Fetal Engagement from the Right

By: Gail Tully |
August 22, 2018 |
Provider Tips
ROT pelvic floor Transverse arrest midpelvis

Last week I mentioned the effect on babies from entering into the pelvis from the right side. Some babies take longer to engage and some need to rotate before they can engage. This seems to have to do with head circumference and whether baby can slip into the pelvis or is waiting above the symphysis, unable to navigate the forehead past the bone. Rotation becomes the key to unlock a vaginal birth. But what helps rotation?

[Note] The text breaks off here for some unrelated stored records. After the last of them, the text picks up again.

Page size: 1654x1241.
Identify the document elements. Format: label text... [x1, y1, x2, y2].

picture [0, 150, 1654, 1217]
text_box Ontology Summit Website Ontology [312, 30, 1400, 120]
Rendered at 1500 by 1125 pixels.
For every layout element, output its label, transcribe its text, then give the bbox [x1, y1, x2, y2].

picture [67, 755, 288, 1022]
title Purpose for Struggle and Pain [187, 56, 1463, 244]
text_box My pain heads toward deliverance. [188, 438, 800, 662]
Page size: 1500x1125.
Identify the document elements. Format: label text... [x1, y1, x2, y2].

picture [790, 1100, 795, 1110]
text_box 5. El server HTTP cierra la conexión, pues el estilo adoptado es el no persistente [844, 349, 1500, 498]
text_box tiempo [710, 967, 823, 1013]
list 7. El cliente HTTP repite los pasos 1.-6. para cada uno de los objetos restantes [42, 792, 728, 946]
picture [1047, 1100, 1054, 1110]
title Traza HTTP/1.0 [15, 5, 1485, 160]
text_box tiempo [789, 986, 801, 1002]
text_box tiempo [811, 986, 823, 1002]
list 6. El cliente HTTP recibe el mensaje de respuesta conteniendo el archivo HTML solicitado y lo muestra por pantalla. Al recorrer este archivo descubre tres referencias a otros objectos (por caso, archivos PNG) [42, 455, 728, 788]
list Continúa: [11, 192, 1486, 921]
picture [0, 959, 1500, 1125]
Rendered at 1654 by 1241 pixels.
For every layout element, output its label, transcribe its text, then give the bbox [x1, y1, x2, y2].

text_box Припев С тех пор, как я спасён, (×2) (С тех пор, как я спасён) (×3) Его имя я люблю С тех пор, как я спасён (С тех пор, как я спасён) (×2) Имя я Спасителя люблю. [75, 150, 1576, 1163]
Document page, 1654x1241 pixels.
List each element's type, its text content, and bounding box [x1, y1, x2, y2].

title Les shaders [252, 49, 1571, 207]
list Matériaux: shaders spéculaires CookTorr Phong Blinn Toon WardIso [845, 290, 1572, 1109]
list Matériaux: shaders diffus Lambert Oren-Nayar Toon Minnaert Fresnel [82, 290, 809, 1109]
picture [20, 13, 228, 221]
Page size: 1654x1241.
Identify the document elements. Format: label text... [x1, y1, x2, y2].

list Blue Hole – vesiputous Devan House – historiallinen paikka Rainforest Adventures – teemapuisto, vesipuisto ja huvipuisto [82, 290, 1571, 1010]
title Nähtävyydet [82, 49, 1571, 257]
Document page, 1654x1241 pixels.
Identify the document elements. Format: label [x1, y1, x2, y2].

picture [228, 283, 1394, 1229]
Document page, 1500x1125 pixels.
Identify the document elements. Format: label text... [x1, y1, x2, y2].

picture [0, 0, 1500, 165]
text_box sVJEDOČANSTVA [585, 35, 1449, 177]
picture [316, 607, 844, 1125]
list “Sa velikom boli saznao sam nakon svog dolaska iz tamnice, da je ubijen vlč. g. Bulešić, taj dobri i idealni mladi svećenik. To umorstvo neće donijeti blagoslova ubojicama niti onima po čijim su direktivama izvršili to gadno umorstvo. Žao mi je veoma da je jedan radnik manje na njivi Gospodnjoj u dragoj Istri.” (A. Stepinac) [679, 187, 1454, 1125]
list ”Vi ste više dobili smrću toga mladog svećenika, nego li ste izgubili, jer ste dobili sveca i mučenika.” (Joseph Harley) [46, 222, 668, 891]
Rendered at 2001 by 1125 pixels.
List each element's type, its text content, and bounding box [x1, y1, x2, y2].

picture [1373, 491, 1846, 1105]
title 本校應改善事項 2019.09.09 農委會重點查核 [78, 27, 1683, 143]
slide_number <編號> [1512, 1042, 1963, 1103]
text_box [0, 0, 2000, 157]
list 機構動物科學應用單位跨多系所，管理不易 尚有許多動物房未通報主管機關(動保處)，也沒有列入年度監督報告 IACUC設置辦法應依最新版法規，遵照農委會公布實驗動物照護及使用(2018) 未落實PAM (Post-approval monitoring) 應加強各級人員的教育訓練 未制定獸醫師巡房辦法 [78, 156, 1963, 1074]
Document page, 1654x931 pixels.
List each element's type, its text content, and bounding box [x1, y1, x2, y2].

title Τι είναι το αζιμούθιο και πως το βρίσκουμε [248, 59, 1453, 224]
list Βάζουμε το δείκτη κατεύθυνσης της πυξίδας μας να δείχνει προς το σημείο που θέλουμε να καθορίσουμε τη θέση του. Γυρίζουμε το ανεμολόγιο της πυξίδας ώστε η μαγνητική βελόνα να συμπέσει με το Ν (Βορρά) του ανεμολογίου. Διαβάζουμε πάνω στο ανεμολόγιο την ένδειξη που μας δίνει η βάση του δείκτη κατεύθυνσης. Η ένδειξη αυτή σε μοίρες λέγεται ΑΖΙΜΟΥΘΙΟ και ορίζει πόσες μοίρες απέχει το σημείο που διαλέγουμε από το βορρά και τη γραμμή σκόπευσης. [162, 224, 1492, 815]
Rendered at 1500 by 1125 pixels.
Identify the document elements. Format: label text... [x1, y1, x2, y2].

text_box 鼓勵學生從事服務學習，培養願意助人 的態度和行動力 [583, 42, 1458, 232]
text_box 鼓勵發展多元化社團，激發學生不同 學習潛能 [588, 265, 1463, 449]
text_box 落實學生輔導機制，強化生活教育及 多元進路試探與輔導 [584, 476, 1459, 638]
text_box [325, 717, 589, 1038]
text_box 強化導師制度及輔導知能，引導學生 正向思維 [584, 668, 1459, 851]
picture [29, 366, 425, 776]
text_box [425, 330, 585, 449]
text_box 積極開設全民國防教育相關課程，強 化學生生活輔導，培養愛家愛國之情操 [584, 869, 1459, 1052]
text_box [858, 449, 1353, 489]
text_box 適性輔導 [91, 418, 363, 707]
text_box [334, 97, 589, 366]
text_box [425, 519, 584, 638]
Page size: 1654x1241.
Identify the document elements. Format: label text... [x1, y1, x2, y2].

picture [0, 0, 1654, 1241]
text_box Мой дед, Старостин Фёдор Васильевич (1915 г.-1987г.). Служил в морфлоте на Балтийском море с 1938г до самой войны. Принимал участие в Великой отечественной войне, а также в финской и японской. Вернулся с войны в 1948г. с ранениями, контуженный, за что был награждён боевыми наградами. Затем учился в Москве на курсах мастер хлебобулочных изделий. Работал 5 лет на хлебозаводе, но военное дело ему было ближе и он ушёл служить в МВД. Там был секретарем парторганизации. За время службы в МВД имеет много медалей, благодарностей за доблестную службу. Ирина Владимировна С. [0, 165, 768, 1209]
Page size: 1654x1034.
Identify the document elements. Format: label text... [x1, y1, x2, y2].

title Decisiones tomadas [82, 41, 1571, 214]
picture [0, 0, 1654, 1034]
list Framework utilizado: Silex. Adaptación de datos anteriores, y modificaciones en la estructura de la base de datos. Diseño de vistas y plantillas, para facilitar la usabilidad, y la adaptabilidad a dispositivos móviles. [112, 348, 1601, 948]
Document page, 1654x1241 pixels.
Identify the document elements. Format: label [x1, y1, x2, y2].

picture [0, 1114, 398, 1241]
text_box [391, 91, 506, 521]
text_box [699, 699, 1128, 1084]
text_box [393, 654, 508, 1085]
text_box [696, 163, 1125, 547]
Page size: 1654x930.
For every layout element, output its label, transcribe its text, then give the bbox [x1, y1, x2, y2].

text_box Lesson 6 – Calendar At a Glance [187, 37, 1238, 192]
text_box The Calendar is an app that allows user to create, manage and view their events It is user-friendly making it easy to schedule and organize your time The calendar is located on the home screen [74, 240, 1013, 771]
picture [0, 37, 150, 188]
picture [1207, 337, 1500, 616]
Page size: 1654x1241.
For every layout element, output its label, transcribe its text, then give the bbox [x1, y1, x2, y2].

Rotation and Fetal Engagement

The Spinning Babies® view is that the baby coming from the left has more chance of flexion. Flexion allows the smallest diameters of the baby to move through the pelvis.
More babies enter the pelvis in a deflexed presentation when coming into the pelvis from the mother’s right side. This means the chance of the baby’s chin being lifted is higher. When the chin is up the baby is deflexed or extended.
Why? There are theories surrounding maternal anatomy and rotation to a posterior presentation. Some say the liver is on the right towards the front of the body, some say the descending colon is on the left in back. There is likely some effect from these facts. Going back to the medical literature of the era around the 1890s to the 1940s finds mention of the uterus having a shape called right obliquity. Details of how the baby, even the head down baby, lie in the womb could be due to right obliquity.
It’s important to know that a baby lying in the womb on the right side is not a mirror image of the baby who is on the left, just as the posterior baby is not a mirror image of the anterior baby. When a labor lingers, this mistaken belief reduces a provider’s tendency to act before early signs of distress. Meanwhile, the position itself is an invitation to act.

Head Flexion

Head flexion creates a smaller head circumference to fit the pelvis more comfortably, to optimize molding, and to allow the baby to use their spine to navigate pelvic space during and between contractions. A tucked chin allows the wider part of the head to enter the pelvic floor first, increasing flexion for rotation and descent through the outlet.
Extension puts the fetal spine at its longest so that some fetal maneuverability is reduced. The baby can’t help in the birth as much. A larger diameter of the fetal head enters the pelvis when the chin is up. The forehead may come upon the pelvic floor before the parietal eminence and turn the baby to the direct occiput posterior position.
My grandchildren demonstrate the head angles of flexion, deflexion, and extension (right-left) in this photograph of them sleeping together.
babies demonstrate the head angles of flexion, deflexion, and extension

Right Obliquity

Right obliquity is the theory accepted by Spinning Babies® as the leading determinate of why the baby entering from the right may present deflexed and rotation more often (but not always) to the direct posterior. The roundness of the uterus on the maternal left may enhance flexion for the baby entering the pelvis from the left, even when Left Occiput Posterior. Rotation to occiput anterior is more likely.
The old literature supports these theories. New literature since 2005 has not, simply because a single variable is popular to research. Comparing only posterior-anterior fetal positions doesn’t completely explain the mystery of birth ease. Station and flexion are since being researched as variables in birth outcomes.
Spinning Babies puts together the multivaried details of fetal presentation, especially as a reflection of the state of the birth anatomy to answer the question, “Why are some births easier than others?”
“Where’s baby?” is a simple question to answer the complexity of fetal position, presentation, flexion/extension, station, synclitism/asynclitism for the purposes of labor progress.